Le 15 juin toujours, un livre-entretien du cardinal Peter Turkson avec Vittorio Alberti, également sur cette problématique de la corruption, a été publié en Italie sous le titre "Corrosione" (Corrosion). Dans la préface qu'il a écrite pour ce livre, le pape François indique que la corruption est "le langage le plus commun" des mafias, un "processus de mort" qui "casse" la coexistence entre les personnes, favorise le crime et en définitive détruit celui qui en est fautif.
Le pape invite ainsi à réfléchir sur l’un des maux qu’il ne cesse de dénoncer depuis le début de son pontificat. Il évoque le phénomène de la corruption dans ses métastases qui investissent "l’état intérieur" de la personne et "le fait social". Le point de départ, pour François, ce sont les "trois relations" qui caractérisent la vie humaine: celle avec Dieu, celle avec le prochain, celle avec l’environnement. Quand l’homme est "honnête", il vit de façon responsable "pour le bien commun". Au contraire, l’homme qui se laisse corrompre "subit une chute" et la "conduite anti-sociale" que la corruption induit finit par "dissoudre la validité des rapports". "Les piliers" de la coexistence se brisent, et "l’intérêt particulier" devient comme un venin qui "contamine toute perspective générale".
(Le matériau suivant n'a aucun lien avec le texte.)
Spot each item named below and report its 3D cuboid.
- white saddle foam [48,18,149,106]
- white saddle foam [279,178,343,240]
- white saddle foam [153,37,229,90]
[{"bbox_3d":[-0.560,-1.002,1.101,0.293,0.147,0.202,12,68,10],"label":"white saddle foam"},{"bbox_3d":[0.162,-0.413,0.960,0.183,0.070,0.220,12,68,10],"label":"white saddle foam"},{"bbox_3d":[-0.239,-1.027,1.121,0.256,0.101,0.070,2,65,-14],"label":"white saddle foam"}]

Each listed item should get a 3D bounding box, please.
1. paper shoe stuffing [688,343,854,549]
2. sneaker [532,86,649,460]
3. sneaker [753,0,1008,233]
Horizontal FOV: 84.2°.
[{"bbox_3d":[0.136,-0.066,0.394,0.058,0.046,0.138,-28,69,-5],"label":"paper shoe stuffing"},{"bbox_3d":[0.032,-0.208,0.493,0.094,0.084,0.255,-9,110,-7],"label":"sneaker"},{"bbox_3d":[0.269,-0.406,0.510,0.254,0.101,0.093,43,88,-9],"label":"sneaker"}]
"La corruption pue", s’était exclamé le pape le 21 mars 2015 à Scampia, un quartier de la banlieue de Naples gangrené par la mafia et le trafic de drogue. Il le redit dans cette préface. Le corrompu diffuse "la mauvaise odeur" d’un cœur décomposé (sens étymologique du mot "corruption"), celui à l’origine de l’exploitation, de la dégradation, de l’injustice sociale… Il se situe à la racine de l’esclavage, "de l’incurie de la cité, du bien commun, de la nature".
La corruption, répète François avec force, est "une forme de blasphème". "C’est l’arme, le langage le plus commun aussi des mafias", "un processus de mort qui infuse la culture de mort" de celui qui ordonne le crime. Et alors que, aujourd’hui, "imaginer le futur" est déjà une entreprise difficile, la corruption arrive à miner "l’espérance" qu’une amélioration est possible. Le pape, en appréciant l’analyse effectuée par le cardinal Turkson sur le phénomène, met également et à nouveau en garde l’Eglise contre la forme de corruption la plus dangereuse: la "mondanité spirituelle, la tiédeur, l’hypocrisie, le triomphalisme, le sens de l’indifférence".
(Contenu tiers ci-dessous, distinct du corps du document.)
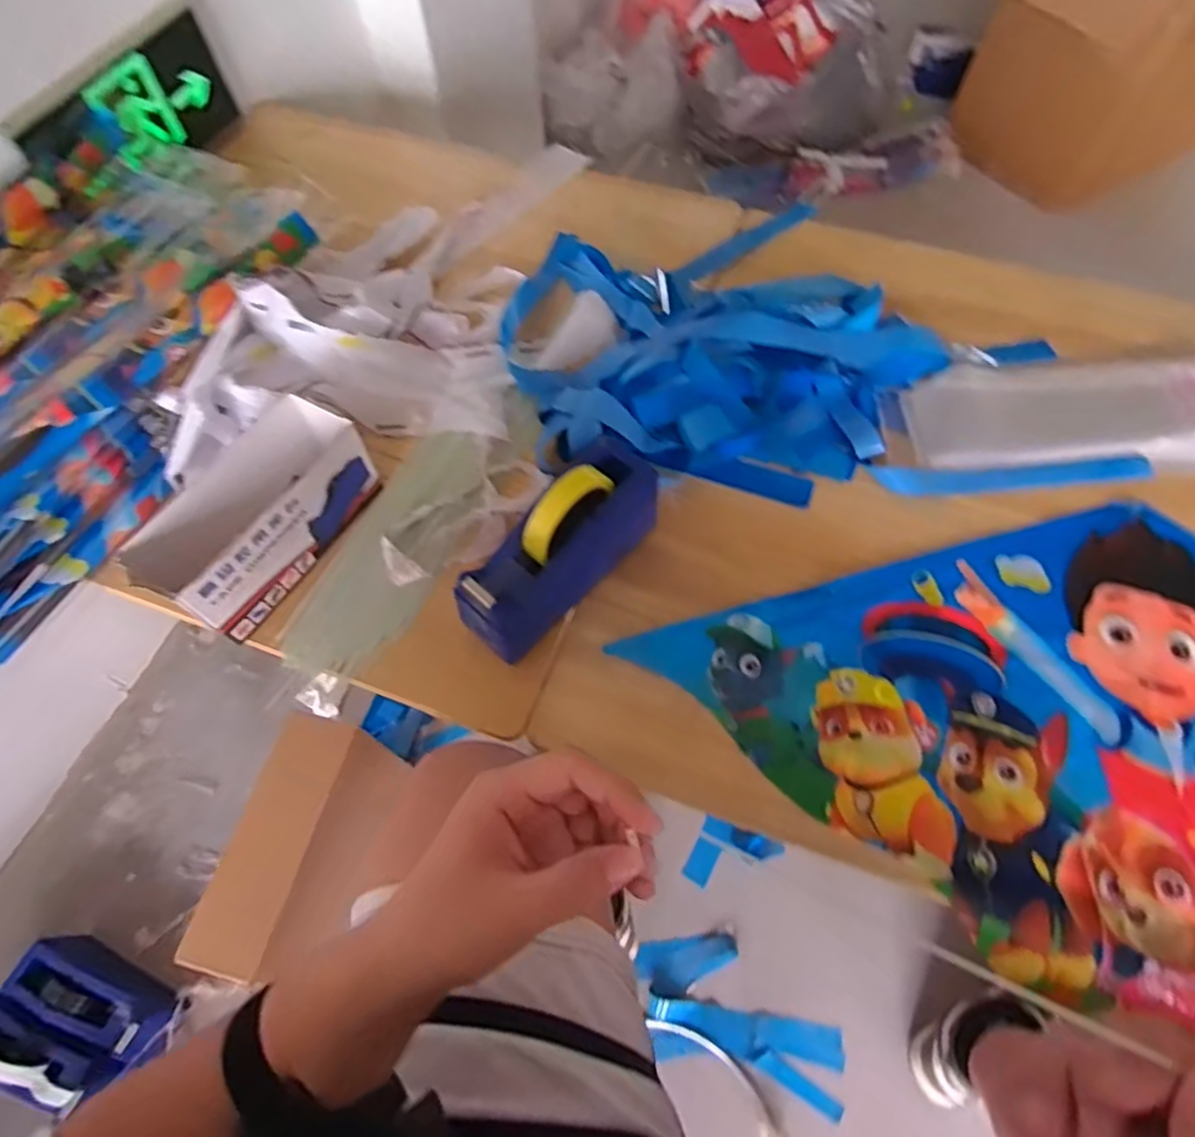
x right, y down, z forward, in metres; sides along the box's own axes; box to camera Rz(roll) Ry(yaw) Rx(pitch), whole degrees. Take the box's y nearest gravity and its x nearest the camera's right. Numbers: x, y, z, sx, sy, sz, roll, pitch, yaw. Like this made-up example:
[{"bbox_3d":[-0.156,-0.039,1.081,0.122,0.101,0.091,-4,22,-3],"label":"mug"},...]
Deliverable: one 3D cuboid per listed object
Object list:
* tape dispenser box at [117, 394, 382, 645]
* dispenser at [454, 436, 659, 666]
[{"bbox_3d":[-0.310,-0.048,0.622,0.087,0.096,0.215,28,67,14],"label":"tape dispenser box"},{"bbox_3d":[-0.033,-0.020,0.593,0.064,0.119,0.207,39,69,19],"label":"dispenser"}]

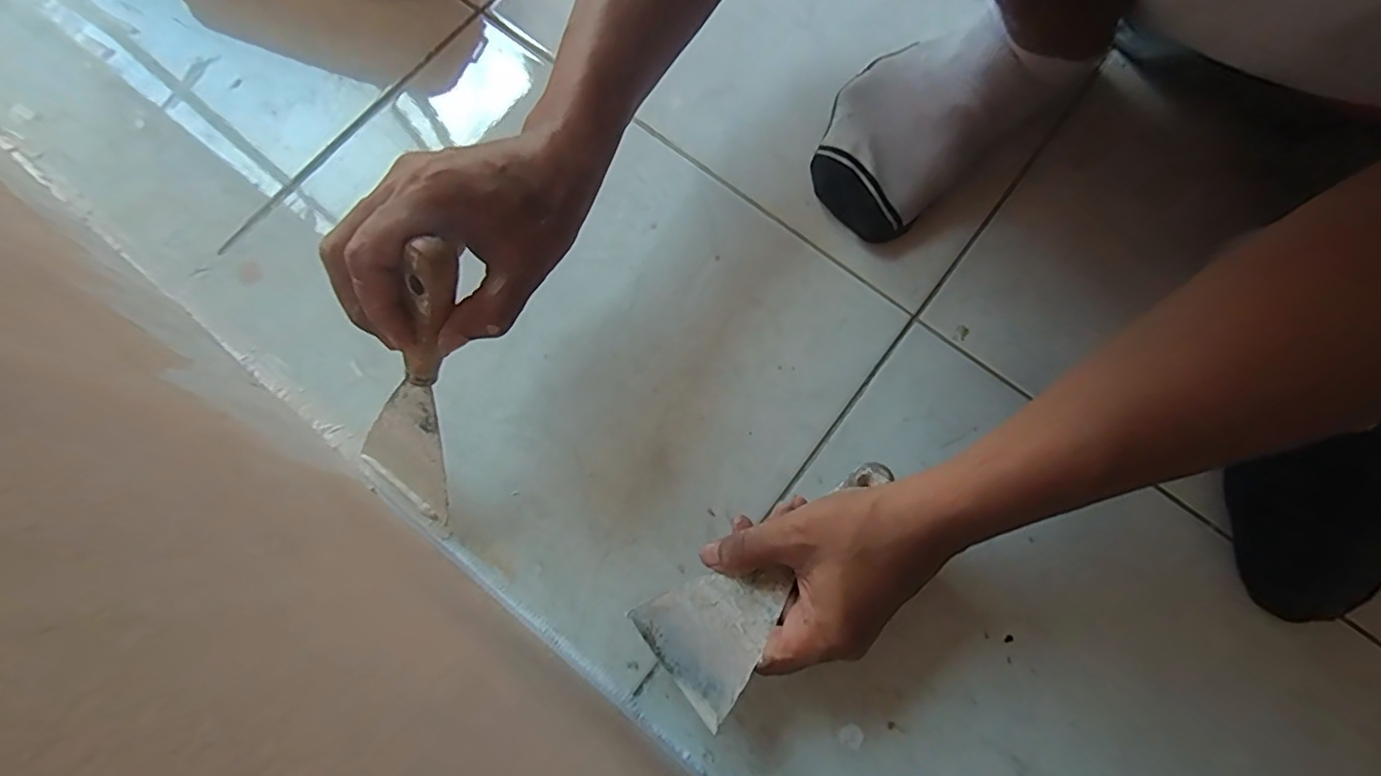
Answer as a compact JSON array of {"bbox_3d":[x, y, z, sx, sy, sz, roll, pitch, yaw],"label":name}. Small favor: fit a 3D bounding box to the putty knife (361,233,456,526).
[{"bbox_3d":[-0.140,0.000,0.314,0.062,0.172,0.015,35,39,7],"label":"putty knife"}]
François conclut en rappelant la "beauté absolue" des lieux du Vatican d’où il est en train d’écrire. Il définit la beauté non pas comme un "accessoire cosmétique", mais comme quelque chose qui "met au centre la personne humaine". "Cette beauté", rappelle-t-il, "doit s’épouser avec la justice", et la corruption est donc comprise et dénoncée pour que la miséricorde prenne le dessus sur "l’avarice", "la curiosité et la créativité sur la fatigue résignée".
Le corrompu "oublie de demander pardon" parce qu’il est fatigué et repu, indifférent et rempli de lui-même. Pour contrer cette tendance, l’Eglise et les chrétiens, mais aussi les non-chrétiens, a-t-il conclu, peuvent être ensemble des petits flocons de neige qui, au final, feront boule de neige et contribueront à fonder "un nouvel humanisme".